Log Sampling

Overall Description

The Ad Forecaster engine requires a sample of the log files to work with. This page describes how to create that sample from the source log files, in order to make a user-based statistically accurate sample.

To create your sample, you should download the jar file containing the class Sharding. This class is parameterized with two parameters that will be provided by ShiftForward. Default values will be 0.03 for alpha and 1024 for beta.

The class provides a single function which tests whether to consider or not each userId. This function has the following signature: public boolean filter(String userId). If the user is selected for the sample the function will return true and his events should be present on the sampled log files.

Since the sampling is based on the user ID, users without an ID or with a dummy ID must be handled in a different way. Please check the Log Files page to know how to deal with such cases.

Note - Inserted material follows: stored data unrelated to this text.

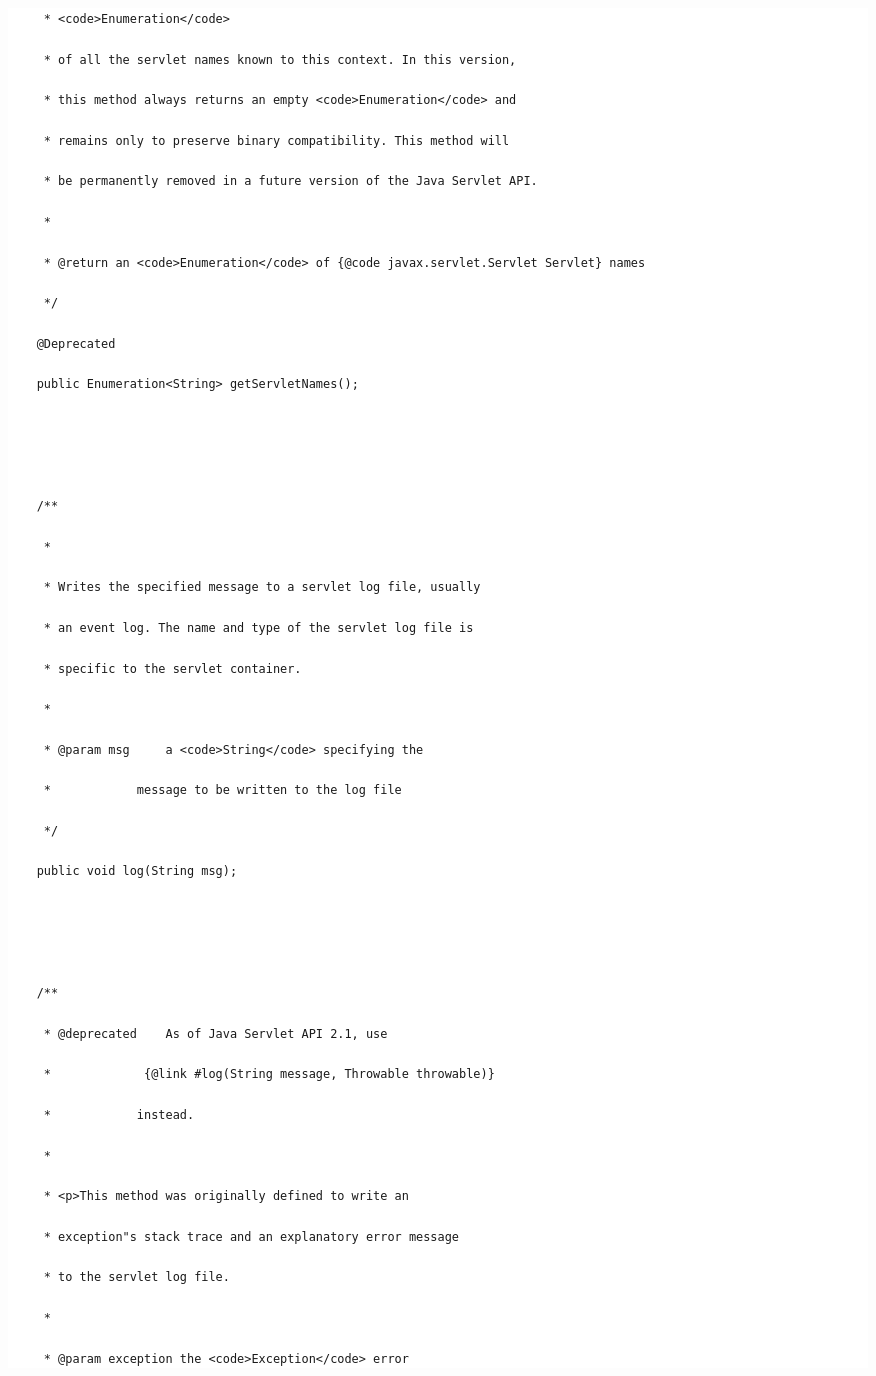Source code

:          * <code>Enumeration</code>

         * of all the servlet names known to this context. In this version,

         * this method always returns an empty <code>Enumeration</code> and

         * remains only to preserve binary compatibility. This method will

         * be permanently removed in a future version of the Java Servlet API.

         *

         * @return an <code>Enumeration</code> of {@code javax.servlet.Servlet Servlet} names

         */

        @Deprecated

        public Enumeration<String> getServletNames();

    

    

        /**

         *

         * Writes the specified message to a servlet log file, usually

         * an event log. The name and type of the servlet log file is

         * specific to the servlet container.

         *

         * @param msg     a <code>String</code> specifying the

         *            message to be written to the log file

         */

        public void log(String msg);

    

    

        /**

         * @deprecated    As of Java Servlet API 2.1, use

         *             {@link #log(String message, Throwable throwable)}

         *            instead.

         *

         * <p>This method was originally defined to write an

         * exception"s stack trace and an explanatory error message

         * to the servlet log file.

         *

         * @param exception the <code>Exception</code> error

It is relevant to note that this class is not thread-safe. This is so to allow optimizations for better performance.

Sample size calculator

Use the form below to estimate the required user sample size for your acceptable sampling error.

Data sample size you will need to send:

Example Usage

import com.velocidi.cocker.Sharding;

public class LogFilter {

  public static class LogRow {
    public String userID;

    public long timestamp;

    public double attributeX;

    // Creates a represetation of an original log file
    public static LogRow[] generateRandom(int size) {

      LogRow[] logs = new LogRow[size];

      for (int i = 0; i < size; i++) {
        logs[i] = new LogRow();
        logs[i].userID = "" + (int)(Math.random() * 100000d);
        logs[i].timestamp = (long)(Math.random() * 10000l);
        logs[i].attributeX = Math.random();
      }

      return logs;
    }
  }

  public static void main(String[] args) {

    LogRow[] logs = LogRow.generateRandom(1000);

    double alpha = 0.5;
    int beta = 4;

    Sharding sharding = new Sharding(alpha, beta);

    for (LogRow log : logs) {

      // When true, consider the events from this userID.
      if (sharding.filter(log.userID)) {

        // All log entries from this user should be provided in the sampled logs.
        System.out.println("This user will be considered: " + log.userID);

      }
    }
  }
}